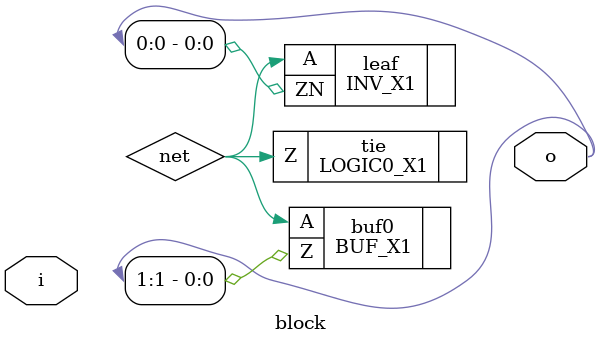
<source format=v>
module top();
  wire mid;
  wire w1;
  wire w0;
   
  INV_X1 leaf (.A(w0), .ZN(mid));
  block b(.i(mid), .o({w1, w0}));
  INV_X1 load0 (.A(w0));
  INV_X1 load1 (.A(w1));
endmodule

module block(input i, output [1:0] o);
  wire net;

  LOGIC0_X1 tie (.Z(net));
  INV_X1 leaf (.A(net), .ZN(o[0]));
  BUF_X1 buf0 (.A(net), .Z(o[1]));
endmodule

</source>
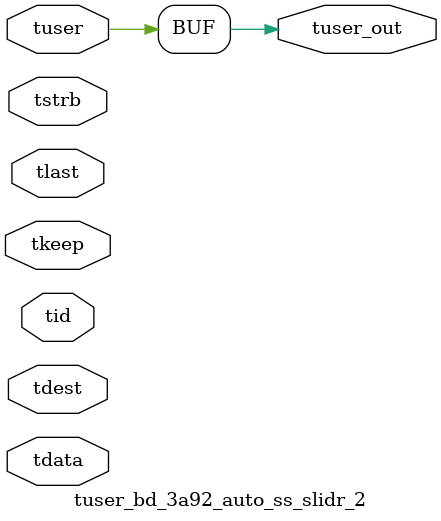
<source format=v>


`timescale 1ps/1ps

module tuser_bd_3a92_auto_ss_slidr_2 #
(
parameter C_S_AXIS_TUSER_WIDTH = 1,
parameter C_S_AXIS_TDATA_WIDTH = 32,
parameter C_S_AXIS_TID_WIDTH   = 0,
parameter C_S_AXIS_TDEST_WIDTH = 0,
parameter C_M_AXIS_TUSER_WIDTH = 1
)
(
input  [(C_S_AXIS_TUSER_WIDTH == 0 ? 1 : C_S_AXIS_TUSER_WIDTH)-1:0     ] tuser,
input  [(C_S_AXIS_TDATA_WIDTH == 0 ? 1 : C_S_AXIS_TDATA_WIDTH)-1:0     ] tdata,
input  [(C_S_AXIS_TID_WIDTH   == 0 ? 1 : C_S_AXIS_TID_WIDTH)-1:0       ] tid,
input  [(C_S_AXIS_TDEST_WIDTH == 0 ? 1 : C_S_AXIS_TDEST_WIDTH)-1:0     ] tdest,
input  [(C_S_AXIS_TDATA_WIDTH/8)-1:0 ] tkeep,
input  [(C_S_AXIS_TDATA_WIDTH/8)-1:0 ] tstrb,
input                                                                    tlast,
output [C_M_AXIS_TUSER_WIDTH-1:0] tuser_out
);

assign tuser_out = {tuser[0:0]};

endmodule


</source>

──────────

### Task details
Reproduce the full listing above verbatim, with no pictures included.

### Exercise answer
<source format=v>
module top();
  wire mid;
  wire w1;
  wire w0;
   
  INV_X1 leaf (.A(w0), .ZN(mid));
  block b(.i(mid), .o({w1, w0}));
  INV_X1 load0 (.A(w0));
  INV_X1 load1 (.A(w1));
endmodule

module block(input i, output [1:0] o);
  wire net;

  LOGIC0_X1 tie (.Z(net));
  INV_X1 leaf (.A(net), .ZN(o[0]));
  BUF_X1 buf0 (.A(net), .Z(o[1]));
endmodule

</source>
<source format=v>


`timescale 1ps/1ps

module tuser_bd_3a92_auto_ss_slidr_2 #
(
parameter C_S_AXIS_TUSER_WIDTH = 1,
parameter C_S_AXIS_TDATA_WIDTH = 32,
parameter C_S_AXIS_TID_WIDTH   = 0,
parameter C_S_AXIS_TDEST_WIDTH = 0,
parameter C_M_AXIS_TUSER_WIDTH = 1
)
(
input  [(C_S_AXIS_TUSER_WIDTH == 0 ? 1 : C_S_AXIS_TUSER_WIDTH)-1:0     ] tuser,
input  [(C_S_AXIS_TDATA_WIDTH == 0 ? 1 : C_S_AXIS_TDATA_WIDTH)-1:0     ] tdata,
input  [(C_S_AXIS_TID_WIDTH   == 0 ? 1 : C_S_AXIS_TID_WIDTH)-1:0       ] tid,
input  [(C_S_AXIS_TDEST_WIDTH == 0 ? 1 : C_S_AXIS_TDEST_WIDTH)-1:0     ] tdest,
input  [(C_S_AXIS_TDATA_WIDTH/8)-1:0 ] tkeep,
input  [(C_S_AXIS_TDATA_WIDTH/8)-1:0 ] tstrb,
input                                                                    tlast,
output [C_M_AXIS_TUSER_WIDTH-1:0] tuser_out
);

assign tuser_out = {tuser[0:0]};

endmodule


</source>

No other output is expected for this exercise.